Maximizing the Triple Bottom Line through Spiritual Leadership

Maximizing the Triple Bottom Line through Spiritual Leadership

Maximizing the Triple Bottom Line through Spiritual Leadership

Maximizing the Triple Bottom Line through Spiritual Leadership

Synopsis

Maximizing the Triple Bottom Line through Spiritual Leadership draws on the emerging fields of workplace spirituality and spiritual leadership to teach leaders and their constituencies how to develop business models that address issues of ethical leadership, employee well-being, sustainability, and social responsibility without sacrificing profitability, growth, and other metrics of performance excellence.

While this text identifies and discusses the characteristics necessary to be a leader, its major focus is on leadership - engaging stakeholders and enabling groups of people to work together in the most meaningful ways. The authors offer real-world examples of for-profit and non-profit organizations that have spiritual leaders and which have implemented organizational spiritual leadership. These cases are based on over ten years of research, supported by the International Institute of Spiritual Leadership, that demonstrates the value of the Spiritual Leadership Balanced Scorecard Business Model presented in the book. "Pracademic" in its orientation, the book presents a general process and tools for implementing the model.

Excerpt

In 1965 Robert Ouimet bought J. René Ouimet Holding Inc. (OHI) and became president of a leading Canadian frozen- food processing company. Today OHI is Canada’s largest manufacturer of low- cost frozen dinners and entrées. From the beginning, Robert envisioned leading a company based on spiritual principles. This vision is the core management philosophy of OHI, and Robert Ouimet has demonstrated that his company can generate profits while simultaneously improving the lives of employees and the communities in which they operate— what has come to be called the Triple Bottom Line, with an integrated focus on people, planet, and profit (Mele and Corrales 2005).

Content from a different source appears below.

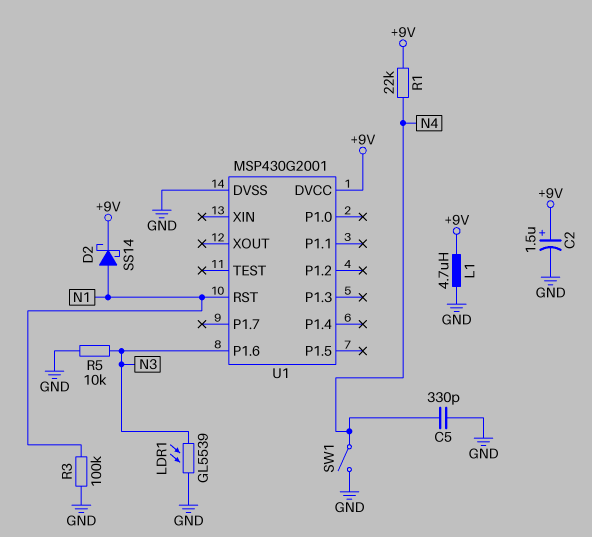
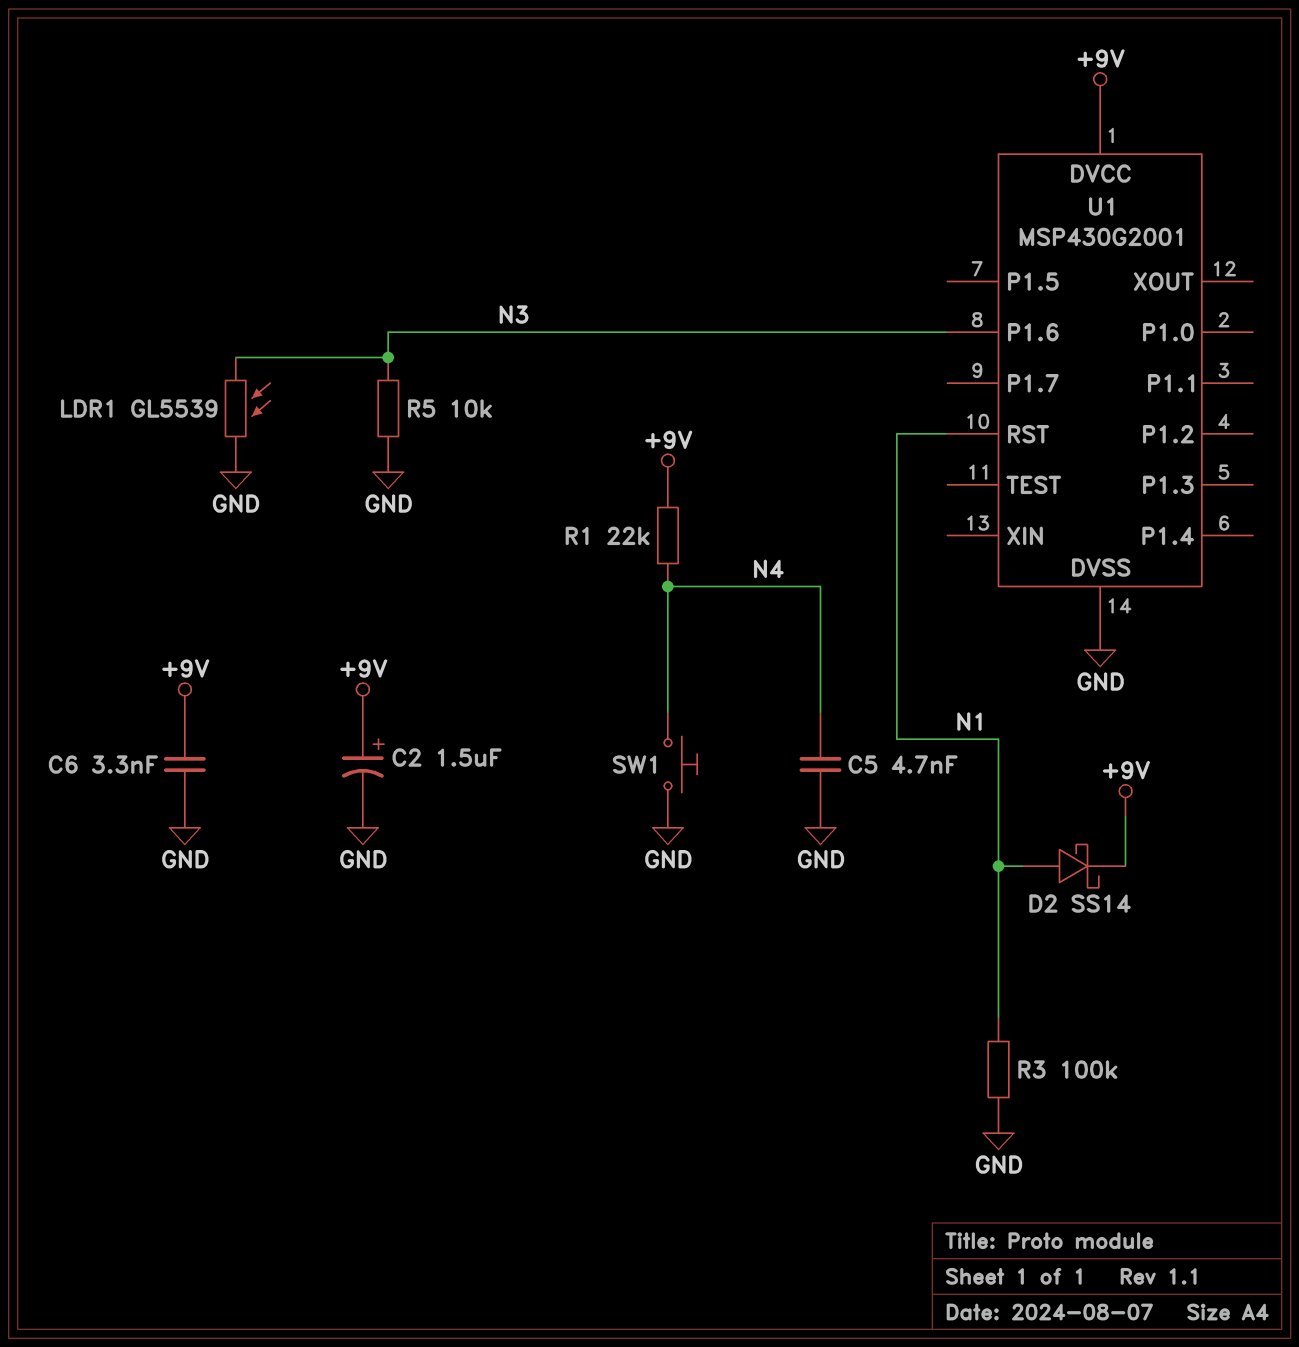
C5: 330pF (GND, N4) -> 4.7nF (GND, N4)
C6: none -> 3.3nF (+9V, GND)
L1: 4.7uH (+9V, GND) -> none
SW1: switch (GND, N4) -> button (GND, N4)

However, before he could bring such unity to his company, Robert discovered that he needed to first find unity in himself. Since his childhood, he had carried with him a nagging, obsessive, and recurring sense of guilt about being a “privileged” person because of his father’s business success. Based on that sense of guilt and on his early working experiences, Robert became certain that there is an inner longing in every person’s heart, regardless of their spiritual or religious orientation, for the Infinite or the Absolute, and he felt compelled to make a difference in the way he did business (Ouimet 2009).